I do already use a master list (sort of), and my calendar has only date-specific things on it (scheduled tutoring sessions, meetings, evenings out, etc). That's definitely the best way to organize those things.
I like your folder idea. If I can figure out a place to put it where it will be visible during the day (I have got to get the "office space" cleared out, it's driving me crazy having to stack crap up in my room because there's nowhere to put it). At least there'll be a place where I can keep the list!

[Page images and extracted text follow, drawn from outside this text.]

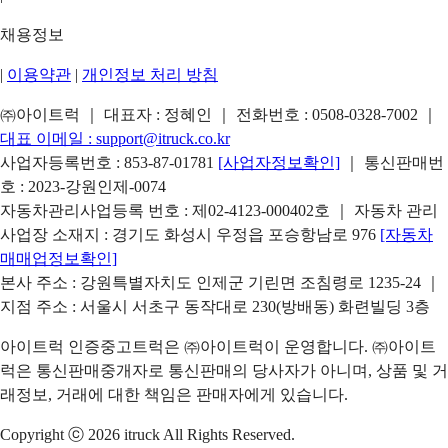
채용정보
|
이용약관
|
개인정보 처리 방침
㈜아이트럭 ｜ 대표자 : 정혜인 ｜ 전화번호 :
0508-0328-7002
｜
대표 이메일 :
support@itruck.co.kr
사업자등록번호 : 853-87-01781
[사업자정보확인]
｜ 통신판매번
호 : 2023-강원인제-0074
자동차관리사업등록 번호 : 제02-4123-000402호 ｜ 자동차 관리
사업장 소재지 : 경기도 화성시 우정읍 포승항남로 976
[자동차
매매업정보확인]
본사 주소 : 강원특별자치도 인제군 기린면 조침령로 1235-24 ｜
지점 주소 : 서울시 서초구 동작대로 230(방배동) 화련빌딩 3층
아이트럭 인증중고트럭은 ㈜아이트럭이 운영합니다. ㈜아이트
럭은 통신판매중개자로 통신판매의 당사자가 아니며, 상품 및 거
래정보, 거래에 대한 책임은 판매자에게 있습니다.
Copyright ⓒ 2026 itruck All Rights Reserved.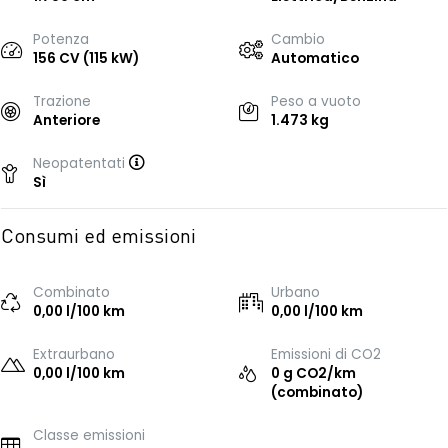
Potenza
Cambio
156 CV (115 kW)
Automatico
Trazione
Peso a vuoto
Anteriore
1.473 kg
Neopatentati
Sì
Consumi ed emissioni
Combinato
Urbano
0,00 l/100 km
0,00 l/100 km
Extraurbano
Emissioni di CO2
0,00 l/100 km
0 g CO2/km
(combinato)
Classe emissioni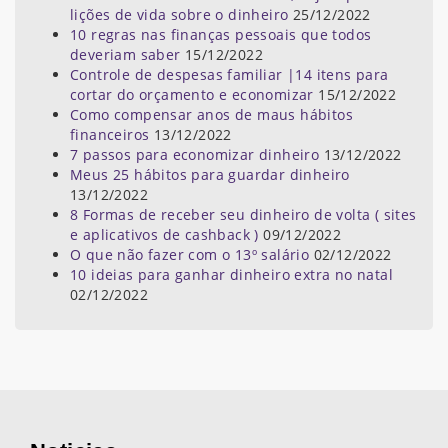
lições de vida sobre o dinheiro
25/12/2022
10 regras nas finanças pessoais que todos
deveriam saber
15/12/2022
Controle de despesas familiar |14 itens para
cortar do orçamento e economizar
15/12/2022
Como compensar anos de maus hábitos
financeiros
13/12/2022
7 passos para economizar dinheiro
13/12/2022
Meus 25 hábitos para guardar dinheiro
13/12/2022
8 Formas de receber seu dinheiro de volta ( sites
e aplicativos de cashback )
09/12/2022
O que não fazer com o 13º salário
02/12/2022
10 ideias para ganhar dinheiro extra no natal
02/12/2022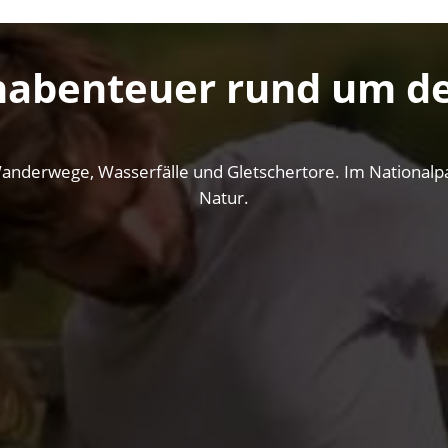
nabenteuer rund um de
anderwege, Wasserfälle und Gletschertore. Im Nationalpar
Natur.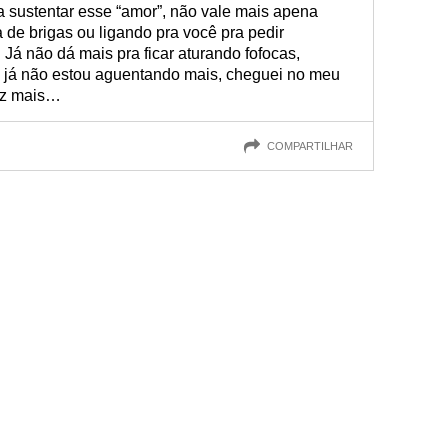
a sustentar esse “amor”, não vale mais apena
 de brigas ou ligando pra você pra pedir
 Já não dá mais pra ficar aturando fofocas,
 Eu já não estou aguentando mais, cheguei no meu
vez mais…
COMPARTILHAR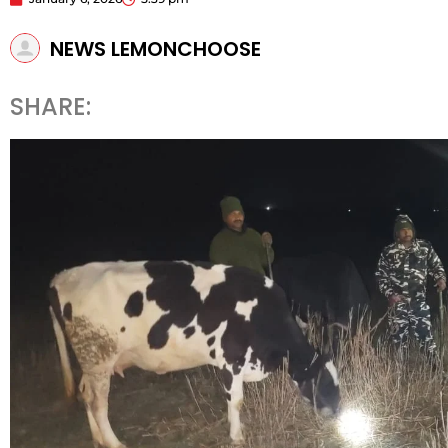
NEWS LEMONCHOOSE
SHARE: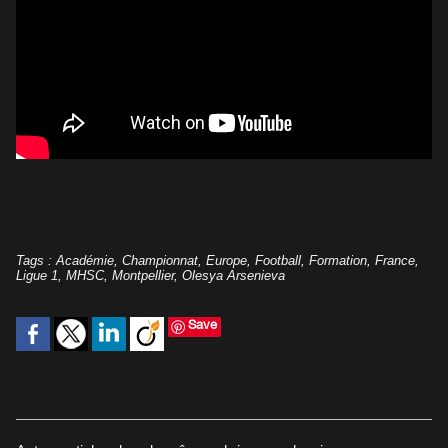
Tags
:
Académie
,
Championnat
,
Europe
,
Football
,
Formation
,
France
,
Ligue 1
,
MHSC
,
Montpellier
,
Olesya Arsenieva
Save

This timer thing is sounding more and more like something I need to do. I'm nervous about trying it, I'm not sure I have the mental energy right now for that sort of learning curve, but I'm even less sure that I can keep going *without* learning this, so. *deep breaths*
(and thank you!)
The learning curve may not be as high as you think. All you have to do when the timer goes off is review your list and ask yourself the question. The answer will often be to keep going on the same task. Or maybe it will be to stop and make an important phone call, and then go back to your same task. The point is that just by stopping and checking, you minimize the chance that some other important chore will get forgotten completely. (That's actually why I use the Post-Its, BTW; if I just keep my list on the computer, I totally forget to look at it, but I can't miss the brightly-colored Post-Its. Now if only my stamina would come back and my timer would stop going missing...)
I don't know of anything, but if you find something that works, do let me know. I may or may not have someone who kind of needs a book like that in the worst way. Said someone may or may not be married to me. Ahem.